**Problem details**
Return copies of the lines below that mention "naam".
*** Opening Data extracts ***
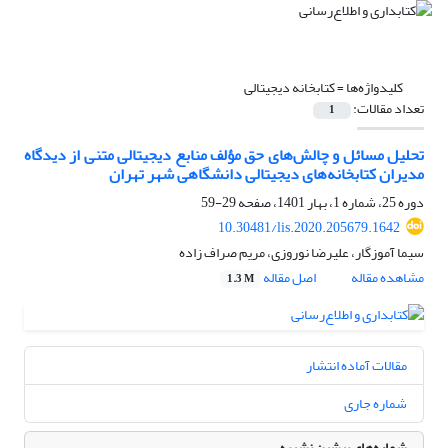
کلیدواژه‌ها =
کتابخانه‏ دیجیتالی
تعداد مقالات:
1
تحلیل مسائل و چالش‌های حق ‏‌مؤلف منابع دیجیتالی متنی از دیدگاه
مدیران کتابخانه‌های دیجیتالی دانشگاهی شهر تهران
دوره 25، شماره 1، بهار 1401، صفحه
29-59
10.30481/lis.2020.205679.1642
سیما آموزگار، علیرضا نوروزی، مریم صراف زاده
مشاهده مقاله
اصل مقاله
1.3 M
مقالات آماده انتشار
شماره جاری
شماره‌های پیشین نشریه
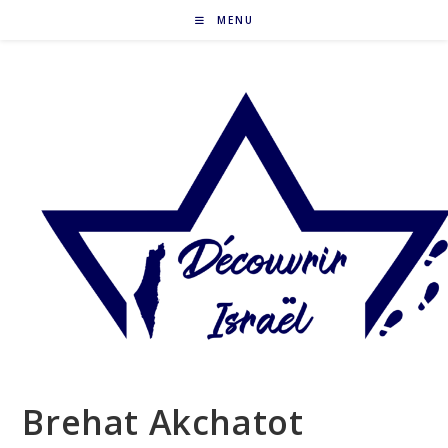
Skip
MENU
to
content
Brehat Akchatot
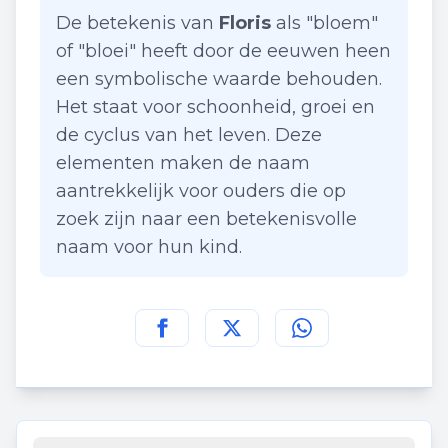
De betekenis van
Floris
als "bloem"
of "bloei" heeft door de eeuwen heen
een symbolische waarde behouden.
Het staat voor schoonheid, groei en
de cyclus van het leven. Deze
elementen maken de naam
aantrekkelijk voor ouders die op
zoek zijn naar een betekenisvolle
naam voor hun kind.
Deel deze pagina op
Deel deze pagina op
Deel deze pagina
Facebook
Twitt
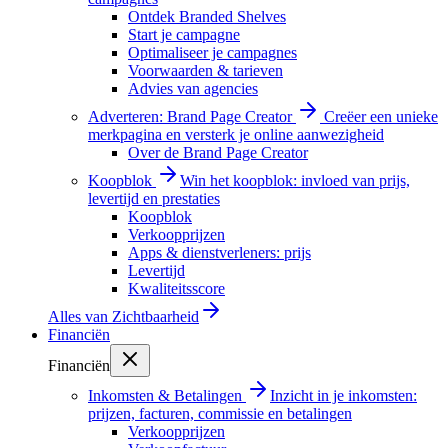
Ontdek Branded Shelves
Start je campagne
Optimaliseer je campagnes
Voorwaarden & tarieven
Advies van agencies
Adverteren: Brand Page Creator
Creëer een unieke
merkpagina en versterk je online aanwezigheid
Over de Brand Page Creator
Koopblok
Win het koopblok: invloed van prijs,
levertijd en prestaties
Koopblok
Verkoopprijzen
Apps & dienstverleners: prijs
Levertijd
Kwaliteitsscore
Alles van
Zichtbaarheid
Financiën
Financiën
Inkomsten & Betalingen
Inzicht in je inkomsten:
prijzen, facturen, commissie en betalingen
Verkoopprijzen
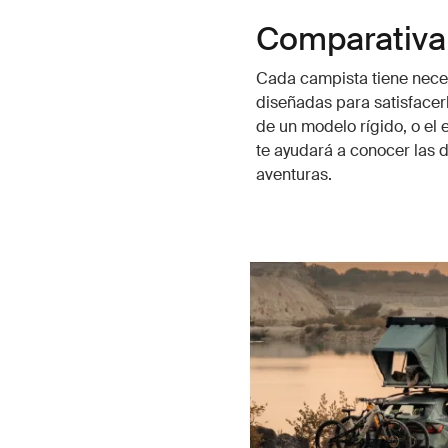
Comparativa 
Cada campista tiene neces
diseñadas para satisfacerl
de un modelo rígido, o el 
te ayudará a conocer las d
aventuras.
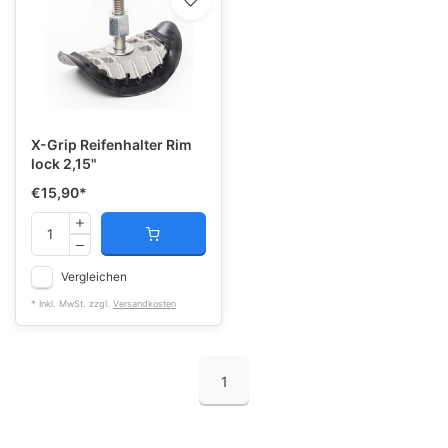
X-Grip Reifenhalter Rim
lock 2,15"
€15,90
*
Vergleichen
* Inkl. MwSt. zzgl.
Versandkosten
1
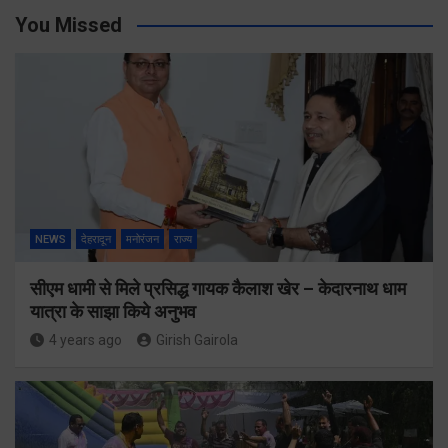
You Missed
NEWS
देहरादून
मनोरंजन
राज्य
सीएम धामी से मिले प्रसिद्ध गायक कैलाश खेर – केदारनाथ धाम
यात्रा के साझा किये अनुभव
4 years ago
Girish Gairola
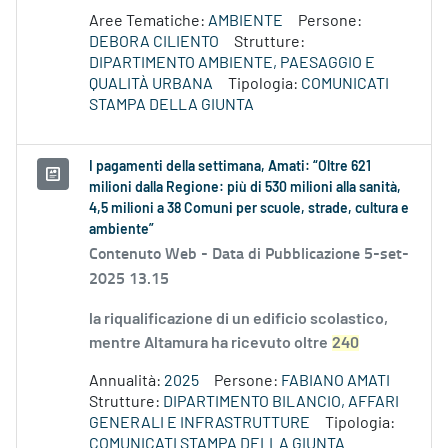
Aree Tematiche:
AMBIENTE
Persone:
DEBORA CILIENTO
Strutture:
DIPARTIMENTO AMBIENTE, PAESAGGIO E
QUALITÀ URBANA
Tipologia:
COMUNICATI
STAMPA DELLA GIUNTA
I pagamenti della settimana, Amati: “Oltre 621
milioni dalla Regione: più di 530 milioni alla sanità,
4,5 milioni a 38 Comuni per scuole, strade, cultura e
ambiente”
Contenuto Web -
Data di Pubblicazione 5-set-
2025 13.15
la riqualificazione di un edificio scolastico,
mentre Altamura ha ricevuto oltre
240
Annualità:
2025
Persone:
FABIANO AMATI
Strutture:
DIPARTIMENTO BILANCIO, AFFARI
GENERALI E INFRASTRUTTURE
Tipologia:
COMUNICATI STAMPA DELLA GIUNTA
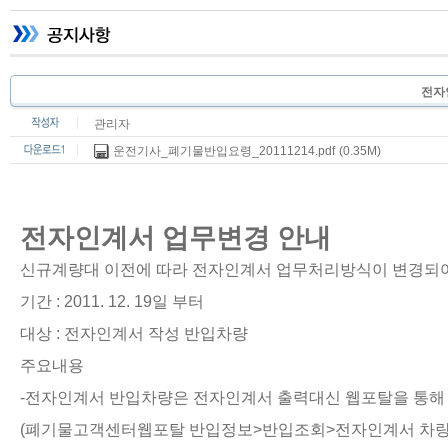
전자
관리자
운전기사_폐기물반입요령_20111214.pdf
(0.35M)
전자인계서 업무변경 안내
신규계량대 이전에 따라 전자인계서 업무처리방식이 변경되어
기간 : 2011. 12. 19일 부터
대상 : 전자인계서 작성 반입차량
주요내용
-전자인계서 반입차량은 전자인계서 출력대신 웹포탈을 통해
(폐기물고객센터웹포탈 반입정보>반입조회>전자인계서 차량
*** Closing Data extracts ***
**Exercise output**
elementen maken de naam
naam voor hun kind.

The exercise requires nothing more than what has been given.